I've checked my application source code & I don't guess it causes the problem, I've also checked memory usage using jConsole. The wanderfull point is that when server fails, is shows a lot of free memory on both heap & non-heap jvm memory space. As I told before, after crashing server, many other applications also fail & when I want to restart them it gives a resource temporary unavailable message (I've also checked my limits.conf file).
So I really really confused with this serious problem many days & i have really no more idea about it. So, can anybody please give me any kind of suggestion to solve this complicated & unknown problem ???
What could be the most possible reason for this error ?
What are your limits for number of processes?
Check them with uname -a and check maximum number of processes. If it's 1024, increase it.
Also, check the same thing for user which you are using to start it (for example, if you are using nobody user for your stuff, run su -c "ulimit -a" -s /bin/sh nobody to see what actually this user sees as limits). That should show you a problem (had it couple of days ago, totally missed to check this).
In the moment when that starts happening, you can also count all your running threads and processes for that user (or even better to monitor it using rrdtool or something else) with "ps -eLf | wc -l" which will give you back simple count of all processes and threads running on your system. This information, together with limits for all particular users, should solve your issue.

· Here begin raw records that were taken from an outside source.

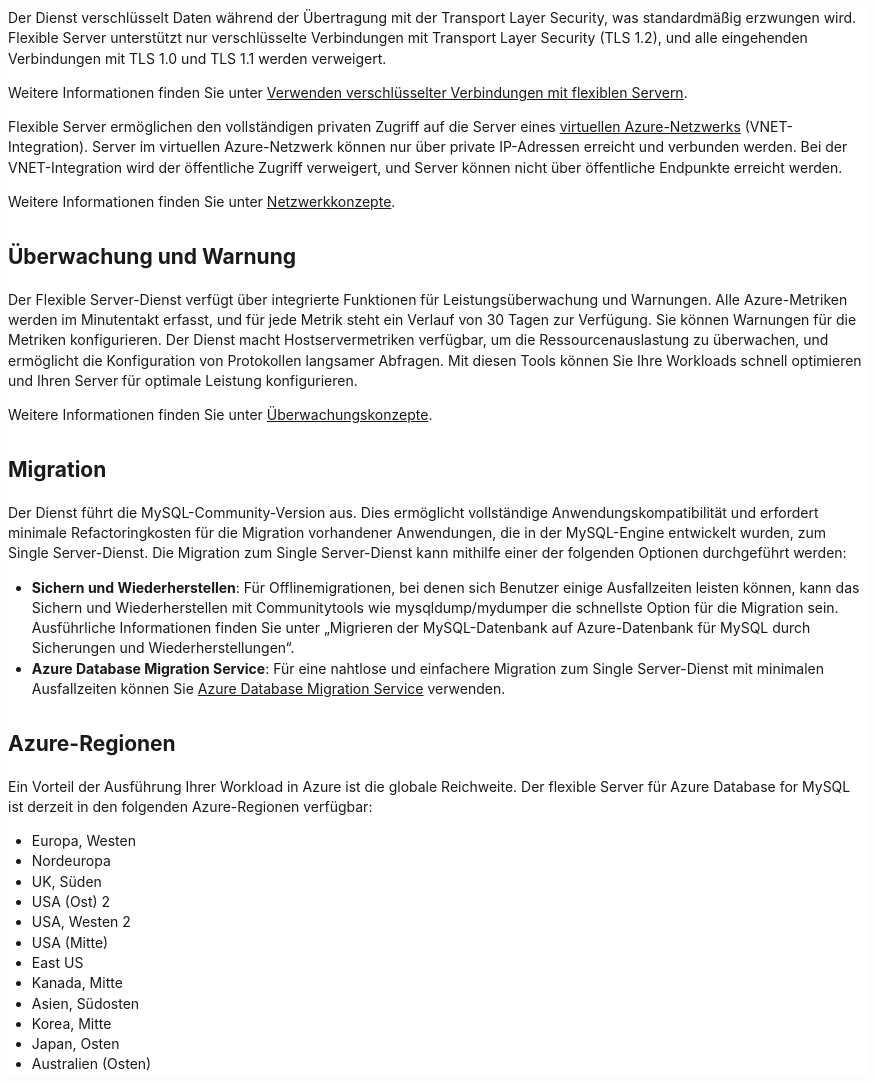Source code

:Der Dienst verschlüsselt Daten während der Übertragung mit der Transport Layer Security, was standardmäßig erzwungen wird. Flexible Server unterstützt nur verschlüsselte Verbindungen mit Transport Layer Security (TLS 1.2), und alle eingehenden Verbindungen mit TLS 1.0 und TLS 1.1 werden verweigert. 

Weitere Informationen finden Sie unter [Verwenden verschlüsselter Verbindungen mit flexiblen Servern](https://docs.mongodb.com/manual/tutorial/configure-ssl).

Flexible Server ermöglichen den vollständigen privaten Zugriff auf die Server eines [virtuellen Azure-Netzwerks](https://docs.microsoft.com/azure/virtual-network/virtual-networks-overview) (VNET-Integration). Server im virtuellen Azure-Netzwerk können nur über private IP-Adressen erreicht und verbunden werden. Bei der VNET-Integration wird der öffentliche Zugriff verweigert, und Server können nicht über öffentliche Endpunkte erreicht werden. 

Weitere Informationen finden Sie unter [Netzwerkkonzepte](concepts-networking.md).


## <a name="monitoring-and-alerting"></a>Überwachung und Warnung

Der Flexible Server-Dienst verfügt über integrierte Funktionen für Leistungsüberwachung und Warnungen. Alle Azure-Metriken werden im Minutentakt erfasst, und für jede Metrik steht ein Verlauf von 30 Tagen zur Verfügung. Sie können Warnungen für die Metriken konfigurieren. Der Dienst macht Hostservermetriken verfügbar, um die Ressourcenauslastung zu überwachen, und ermöglicht die Konfiguration von Protokollen langsamer Abfragen. Mit diesen Tools können Sie Ihre Workloads schnell optimieren und Ihren Server für optimale Leistung konfigurieren. 

Weitere Informationen finden Sie unter [Überwachungskonzepte](concepts-monitoring.md).

## <a name="migration"></a>Migration

Der Dienst führt die MySQL-Community-Version aus. Dies ermöglicht vollständige Anwendungskompatibilität und erfordert minimale Refactoringkosten für die Migration vorhandener Anwendungen, die in der MySQL-Engine entwickelt wurden, zum Single Server-Dienst. Die Migration zum Single Server-Dienst kann mithilfe einer der folgenden Optionen durchgeführt werden:

- **Sichern und Wiederherstellen**: Für Offlinemigrationen, bei denen sich Benutzer einige Ausfallzeiten leisten können, kann das Sichern und Wiederherstellen mit Communitytools wie mysqldump/mydumper die schnellste Option für die Migration sein. Ausführliche Informationen finden Sie unter „Migrieren der MySQL-Datenbank auf Azure-Datenbank für MySQL durch Sicherungen und Wiederherstellungen“. 
- **Azure Database Migration Service**: Für eine nahtlose und einfachere Migration zum Single Server-Dienst mit minimalen Ausfallzeiten können Sie [Azure Database Migration Service](https://docs.microsoft.com/azure/dms/tutorial-mysql-azure-mysql-online) verwenden. 

## <a name="azure-regions"></a>Azure-Regionen

Ein Vorteil der Ausführung Ihrer Workload in Azure ist die globale Reichweite. Der flexible Server für Azure Database for MySQL ist derzeit in den folgenden Azure-Regionen verfügbar:

- Europa, Westen
- Nordeuropa
- UK, Süden
- USA (Ost) 2
- USA, Westen 2
- USA (Mitte)
- East US
- Kanada, Mitte
- Asien, Südosten
- Korea, Mitte
- Japan, Osten
- Australien (Osten)
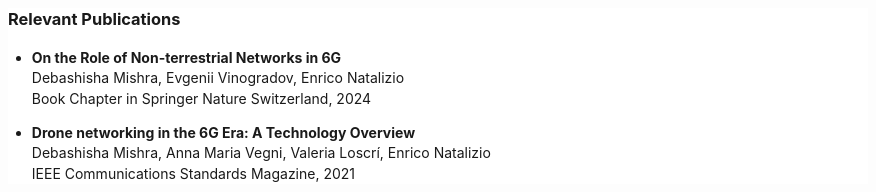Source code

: ### Relevant Publications

* **On the Role of Non-terrestrial Networks in 6G**\
Debashisha Mishra, Evgenii Vinogradov, Enrico Natalizio\
Book Chapter in Springer Nature Switzerland, 2024

* **Drone networking in the 6G Era: A Technology Overview**\
Debashisha Mishra, Anna Maria Vegni, Valeria Loscrí, Enrico Natalizio\
IEEE Communications Standards Magazine, 2021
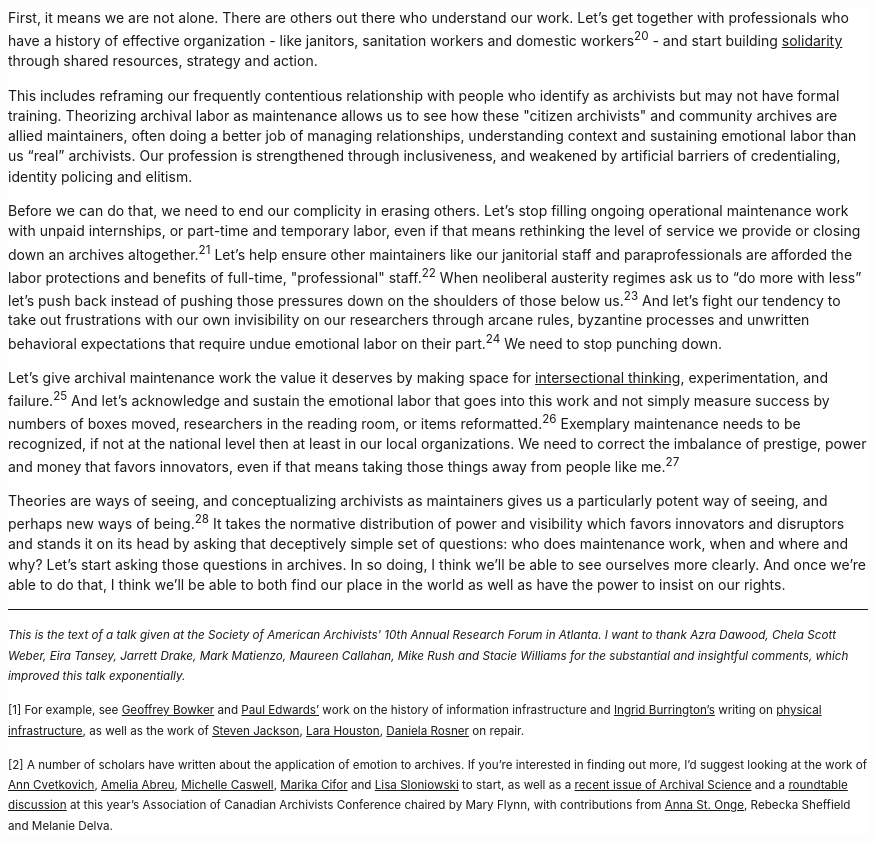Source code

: First, it means we are not alone. There are others out there who understand our work. Let’s get together with professionals who have a history of effective organization - like janitors, sanitation workers and domestic workers<sup>20</sup> - and start building [solidarity](https://www.youtube.com/watch?v=Ly5ZKjjxMNM) through shared resources, strategy and action.

This includes reframing our frequently contentious relationship with people who identify as archivists but may not have formal training. Theorizing archival labor as maintenance allows us to see how these "citizen archivists" and community archives are allied maintainers, often doing a better job of managing relationships, understanding context and sustaining emotional labor than us “real” archivists. Our profession is strengthened through inclusiveness, and weakened by artificial barriers of credentialing, identity policing and elitism.

Before we can do that, we need to end our complicity in erasing others. Let’s stop filling ongoing operational maintenance work with unpaid internships, or part-time and temporary labor, even if that means rethinking the level of service we provide or closing down an archives altogether.<sup>21</sup> Let’s help ensure other maintainers like our janitorial staff and paraprofessionals are afforded the labor protections and benefits of full-time, "professional" staff.<sup>22</sup> When neoliberal austerity regimes ask us to “do more with less” let’s push back instead of pushing those pressures down on the shoulders of those below us.<sup>23</sup> And let’s fight our tendency to take out frustrations with our own invisibility on our researchers through arcane rules, byzantine processes and unwritten behavioral expectations that require undue emotional labor on their part.<sup>24</sup> We need to stop punching down.

Let’s give archival maintenance work the value it deserves by making space for [intersectional thinking](https://en.wikipedia.org/wiki/Intersectionality), experimentation, and failure.<sup>25</sup> And let’s acknowledge and sustain the emotional labor that goes into this work and not simply measure success by numbers of boxes moved, researchers in the reading room, or items reformatted.<sup>26</sup> Exemplary maintenance needs to be recognized, if not at the national level then at least in our local organizations. We need to correct the imbalance of prestige, power and money that favors innovators, even if that means taking those things away from people like me.<sup>27</sup>

Theories are ways of seeing, and conceptualizing archivists as maintainers gives us a particularly potent way of seeing, and perhaps new ways of being.<sup>28</sup> It takes the normative distribution of power and visibility which favors innovators and disruptors and stands it on its head by asking that deceptively simple set of questions: who does maintenance work, when and where and why? Let’s start asking those questions in archives. In so doing, I think we’ll be able to see ourselves more clearly. And once we’re able to do that, I think we’ll be able to both find our place in the world as well as have the power to insist on our rights.

---

<small>*This is the text of a talk given at the Society of American Archivists' 10th Annual Research Forum in Atlanta. I want to thank Azra Dawood, Chela Scott Weber, Eira Tansey, Jarrett Drake, Mark Matienzo, Maureen Callahan, Mike Rush and Stacie Williams for the substantial and insightful comments, which improved this talk exponentially.*</small>

<small>[1] For example, see [Geoffrey Bowker](http://pal.lternet.edu/docs/bibliography/Public/351lterc.pdf) and [Paul Edwards’](http://pne.people.si.umich.edu/PDF/ui.pdf) work on the history of information infrastructure and [Ingrid Burrington’s](http://lifewinning.com/) writing on [physical infrastructure](http://www.theatlantic.com/author/ingrid-burrington/), as well as the work of [Steven Jackson](https://sjackson.infosci.cornell.edu/), [Lara Houston](http://larahouston.co.uk/site/?page_id=11), [Daniela Rosner](http://www.danielarosner.com/) on repair.</small>

<small>[2] A number of scholars have written about the application of emotion to archives. If you’re interested in finding out more, I’d suggest looking at the work of [Ann Cvetkovich](http://www.anncvetkovich.com/), [Amelia Abreu](https://medium.com/@ameliaabreu), [Michelle Caswell](http://www.michellecaswell.org/), [Marika Cifor](https://marikacifor.com/) and [Lisa Sloniowski](http://www.yorku.ca/lisasl/) to start, as well as a [recent issue of Archival Science](http://link.springer.com/journal/10502/16/1/page/1) and a [roundtable discussion](http://www.archivists.ca/confprog/236) at this year’s Association of Canadian Archivists Conference chaired by Mary Flynn, with contributions from [Anna St. Onge](http://yorkspace.library.yorku.ca/xmlui/handle/10315/31367), Rebecka Sheffield and Melanie Delva.</small>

Use jvisualvm to check the heap usage of your jvm. If you see it slowly climbing over a period of time, that is a memory leak. Sometimes a memory leak is short term and eventually gets cleared up, only to start again.
If you see a sawtooth pattern, take a heap dump near the peak of the sawtooth, otherwise take a heapdump after the jvm has been running long enough to be at a high risk of and OOM error. Then copy that .hprof file to another machine and use the Eclipse MAT (Memory Analysis Tool) to open it up and identify likely culprits. You will still need to spend some time following refs in the data structure and also reading some Javadocs to figure out just what is using that Hashmap or List that is growing out of control. The sorting options are also useful to focus on the most likely problem areas.
There are no easy answers.
Note that there is also a command line tool included with the SUN jvm which can trigger a heapdump. And if you have a good profiler that can also be of use because memory leaks are usually in a piece of code that is executed frequently and therefore will show up as a hot spot in the profiler.
I finally found the problem: it was not actually a memory leak, but the limitation in number of allowed threads for the VPS was caused the problem. My server was a Xen vps with default limitation of 256 threads, so when it reached the maximum allowed threads, the supervisor was killed some of running threads (that was cause of stopping some of my running processes). By increasing number of allowed threads to 512, the problem totally solved (of course if I increase maxThreads in tomcat settings, its obvious that the problem will rise again).